The number of sequences determined to have low quality reads can be found in the log file by searching for the line "Total number of low quality reads=".
Here is an example of the command line execution for this plugin:
./run_pipeline.pl -Xms100G -Xmx200G -fork1 -GBSSeqToTagDBPlugin -e ApeKI -i /Users/lcj34/git/tassel-5-test/dataFiles/GBS/Chr9_10-20000000/ -db /Users/lcj34/development/GBS/Chr9_10-20000000/GBSV2.db -k /Users/lcj34/development/GBS/Pipeline_Testing_key.txt -kmerLength 64 -minKmerL 20 -mnQS 20 -mxKmerNum 100000000 -endPlugin -runfork1
Below is an example of how this would be called from within the code:
new GBSSeqToTagDBPlugin() .enzyme("ApeKI") .inputDirectory(GBSConstants.GBS_INPUT_DIR) .outputDatabaseFile(GBSConstants.GBS_GBS2DB_FILE) .keyFile(GBSConstants.GBS_TESTING_KEY_FILE) .kmerLength(64) .minKmerCount(5) .minimumQualityScore(20) .maximumKmerNumber(100000000) .performFunction(null);
If the output database file does not exist prior to running this step it will be created.
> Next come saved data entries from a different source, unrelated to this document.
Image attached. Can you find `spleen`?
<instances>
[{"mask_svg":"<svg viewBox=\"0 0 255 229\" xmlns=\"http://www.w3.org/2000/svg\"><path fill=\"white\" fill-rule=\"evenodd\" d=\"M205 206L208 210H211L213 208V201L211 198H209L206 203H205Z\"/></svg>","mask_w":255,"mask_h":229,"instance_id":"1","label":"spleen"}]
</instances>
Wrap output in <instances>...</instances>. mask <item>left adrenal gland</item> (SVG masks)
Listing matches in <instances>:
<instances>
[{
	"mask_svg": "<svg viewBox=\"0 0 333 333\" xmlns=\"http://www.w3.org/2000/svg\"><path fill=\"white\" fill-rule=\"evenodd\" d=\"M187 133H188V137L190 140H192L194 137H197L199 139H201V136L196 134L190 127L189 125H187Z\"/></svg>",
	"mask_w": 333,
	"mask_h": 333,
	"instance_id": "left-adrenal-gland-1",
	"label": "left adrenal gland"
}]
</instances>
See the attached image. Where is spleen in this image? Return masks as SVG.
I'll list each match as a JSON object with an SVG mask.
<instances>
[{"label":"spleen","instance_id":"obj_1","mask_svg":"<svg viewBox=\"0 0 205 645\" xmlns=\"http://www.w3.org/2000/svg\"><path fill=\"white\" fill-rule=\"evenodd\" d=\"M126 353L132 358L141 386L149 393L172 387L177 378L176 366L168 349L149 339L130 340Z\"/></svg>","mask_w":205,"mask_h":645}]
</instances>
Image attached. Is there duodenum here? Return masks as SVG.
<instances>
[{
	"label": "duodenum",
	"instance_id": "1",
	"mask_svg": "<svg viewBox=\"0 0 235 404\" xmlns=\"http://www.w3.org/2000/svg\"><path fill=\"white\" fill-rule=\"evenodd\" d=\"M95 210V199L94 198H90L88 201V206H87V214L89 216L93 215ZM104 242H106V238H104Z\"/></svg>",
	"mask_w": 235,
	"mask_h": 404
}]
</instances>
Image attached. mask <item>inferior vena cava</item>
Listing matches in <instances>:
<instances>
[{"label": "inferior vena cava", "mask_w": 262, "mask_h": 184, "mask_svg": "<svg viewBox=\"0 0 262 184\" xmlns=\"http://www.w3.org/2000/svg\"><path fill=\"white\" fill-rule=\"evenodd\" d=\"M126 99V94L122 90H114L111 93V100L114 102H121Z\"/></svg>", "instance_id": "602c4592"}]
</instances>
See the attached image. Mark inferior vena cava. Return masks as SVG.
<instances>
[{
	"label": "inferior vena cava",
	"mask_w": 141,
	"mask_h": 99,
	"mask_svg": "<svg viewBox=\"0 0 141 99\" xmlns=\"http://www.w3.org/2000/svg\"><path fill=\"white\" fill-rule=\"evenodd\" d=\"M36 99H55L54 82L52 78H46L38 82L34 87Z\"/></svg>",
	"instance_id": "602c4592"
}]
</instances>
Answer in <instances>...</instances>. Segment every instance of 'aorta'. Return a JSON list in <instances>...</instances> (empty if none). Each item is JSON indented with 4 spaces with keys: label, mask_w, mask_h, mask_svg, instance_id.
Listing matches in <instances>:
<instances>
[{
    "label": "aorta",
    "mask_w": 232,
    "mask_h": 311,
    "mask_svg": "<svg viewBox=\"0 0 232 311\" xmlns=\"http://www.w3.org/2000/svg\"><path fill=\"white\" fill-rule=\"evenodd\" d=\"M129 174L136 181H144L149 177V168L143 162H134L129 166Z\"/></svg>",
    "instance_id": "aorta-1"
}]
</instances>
If it does exist, data will be integrated with the existing file based on the value of the "deleteOldData" parameter.
This is a very memory intensive step. The default mxKmerNum is 50,000,000. Each tag/kmer takes about 100 bytes of memory before being loaded with large amounts of data on distribution.
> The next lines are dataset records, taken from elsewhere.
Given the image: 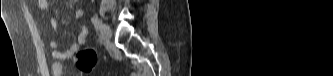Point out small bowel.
<instances>
[{"instance_id":"small-bowel-1","label":"small bowel","mask_w":333,"mask_h":76,"mask_svg":"<svg viewBox=\"0 0 333 76\" xmlns=\"http://www.w3.org/2000/svg\"><path fill=\"white\" fill-rule=\"evenodd\" d=\"M38 7L40 9L46 10L49 7V1L47 0H37L36 1ZM84 12L82 9H77L74 13L75 19L79 22ZM49 24L56 34V39L50 41L49 46L51 48V56L55 60L66 61L71 59L76 52L83 46L87 41L88 29L85 25L79 22V35L77 40L70 44L65 50H59V37H58V22L55 18L51 17L49 19ZM52 70L54 76H62L63 75V65L59 62H55L52 65Z\"/></svg>"}]
</instances>
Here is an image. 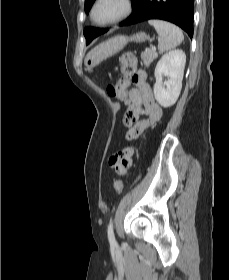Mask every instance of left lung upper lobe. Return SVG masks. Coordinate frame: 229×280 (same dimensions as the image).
Wrapping results in <instances>:
<instances>
[{
	"instance_id": "left-lung-upper-lobe-1",
	"label": "left lung upper lobe",
	"mask_w": 229,
	"mask_h": 280,
	"mask_svg": "<svg viewBox=\"0 0 229 280\" xmlns=\"http://www.w3.org/2000/svg\"><path fill=\"white\" fill-rule=\"evenodd\" d=\"M95 0H85V11L88 12L91 8L92 3ZM135 2L137 0H134ZM106 29H98L93 27H86L84 29V36L86 37V44H89L93 38L99 36L100 34L106 32Z\"/></svg>"
}]
</instances>
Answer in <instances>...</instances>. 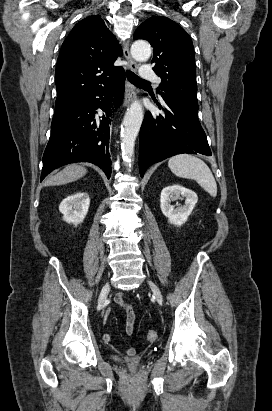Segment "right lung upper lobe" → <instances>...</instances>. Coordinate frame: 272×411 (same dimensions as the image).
<instances>
[{
	"instance_id": "1",
	"label": "right lung upper lobe",
	"mask_w": 272,
	"mask_h": 411,
	"mask_svg": "<svg viewBox=\"0 0 272 411\" xmlns=\"http://www.w3.org/2000/svg\"><path fill=\"white\" fill-rule=\"evenodd\" d=\"M117 40L99 15L77 23L62 44L55 71V108L77 101L107 85L122 69L113 63L122 55Z\"/></svg>"
}]
</instances>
The JVM should be set to a large fixed memory size roughly 2-3X larger than that needed to load the initial kmer bytes into a map. For example, if the mxKmerNum is set to 1,000,000,000 this requires 1000000000 X 100 = 10g for the map. Then set the JVM to a large fixed size 2.5 fold larger. -Xms25g -Xmx25g
We are continuing to explore better ways to control this size. Please contact Ed and Lynn about issues. #Fastq file name format GBSv2 expects fastq files with 3, 4, or 5 underscore-delimited values. The file names should be represented as one of the formats below:
What should I do if I get the error: java.lang.IllegalArgumentException: duplicate key: Tag
This indicates a single tag was found multiple times in the database. The error generally occurs when there is an existing database file with the same name as the output database file specified for the corresponding GBSSeqToTagDBPlugin parameter. Either use a different name for the output database file, or delete the existing file. NOTE: This error should no longer occur with the addition of the "deleteOldData" parameter as data integration will handle duplicates.
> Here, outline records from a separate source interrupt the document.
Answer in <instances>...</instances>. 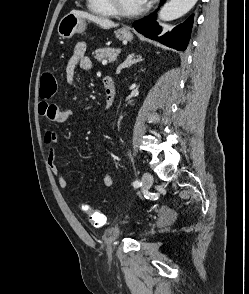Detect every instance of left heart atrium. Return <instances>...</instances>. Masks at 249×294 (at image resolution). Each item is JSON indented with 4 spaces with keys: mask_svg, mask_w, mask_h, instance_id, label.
Listing matches in <instances>:
<instances>
[{
    "mask_svg": "<svg viewBox=\"0 0 249 294\" xmlns=\"http://www.w3.org/2000/svg\"><path fill=\"white\" fill-rule=\"evenodd\" d=\"M148 0H140L141 4H145Z\"/></svg>",
    "mask_w": 249,
    "mask_h": 294,
    "instance_id": "39dd6f15",
    "label": "left heart atrium"
}]
</instances>
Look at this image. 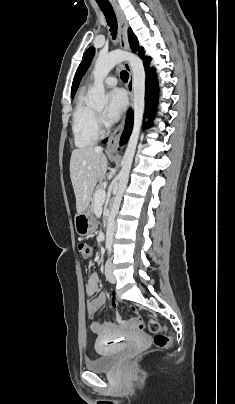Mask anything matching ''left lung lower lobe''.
Here are the masks:
<instances>
[{
    "instance_id": "obj_1",
    "label": "left lung lower lobe",
    "mask_w": 235,
    "mask_h": 404,
    "mask_svg": "<svg viewBox=\"0 0 235 404\" xmlns=\"http://www.w3.org/2000/svg\"><path fill=\"white\" fill-rule=\"evenodd\" d=\"M144 60V66L146 68L147 72V80H146V102L149 104V108L146 110V116H149V119L151 120L153 113L155 111V102L157 98V81L155 80V75L153 69L149 68V63H150V58L148 57H143ZM151 77V79H149ZM150 123V122H149ZM132 130V111L130 110L127 116L126 120V125L124 132L121 136V144L123 145L124 143L127 142L129 135ZM107 139L105 140V142Z\"/></svg>"
}]
</instances>
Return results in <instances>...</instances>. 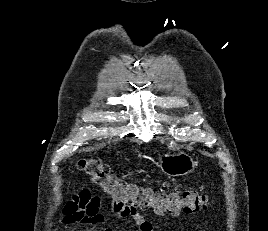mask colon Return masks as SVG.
I'll use <instances>...</instances> for the list:
<instances>
[{
  "label": "colon",
  "instance_id": "5ec220e1",
  "mask_svg": "<svg viewBox=\"0 0 268 231\" xmlns=\"http://www.w3.org/2000/svg\"><path fill=\"white\" fill-rule=\"evenodd\" d=\"M78 167L93 184L122 209L151 208L158 213L179 215L204 211L210 206V198L196 191L163 192L127 183L112 174L105 163L95 159H81Z\"/></svg>",
  "mask_w": 268,
  "mask_h": 231
}]
</instances>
Plugin returns without error but has not processed any files
This could indicate none of the files in the specified input directory are represented in the key file. Check to ensure your file names are of the format flowcell_lane_fastq.gz OR flowcell_s_lane_fastq.gz OR code_flowcell_s_lane_fastq.gz and that the flowcell and lanes appear in the key file. NOTE: the files may end with one of these patterns: .fq, fq.gz, fastq, fastq.txt, fastq.gz, fastq.txt.gz, _sequence.txt, _sequence.txt.gz
*Can I use the "deleteOldData=false" to process/store fastQ files created with different enzymes into the same database?
This is tricky. The key files must contain the same taxa, which may not be the case if the libraries were made with different enzymes. We don't currently support multiple enzyme processing. Our recommendation is to process the files separately into different databases. Run the ProductionSNPCallerV2PluginV2 to create VCF files, and then merge the SNPs from this output.
*How can I add barcodes to my fastQ files so they are usable with this pipeline?
An R script that creates new fastQ files with barcodes is the barcode_faker.R script, found here. Note that after running this script, you will need to create a keyhole from the data exported by the R script. See the script for details.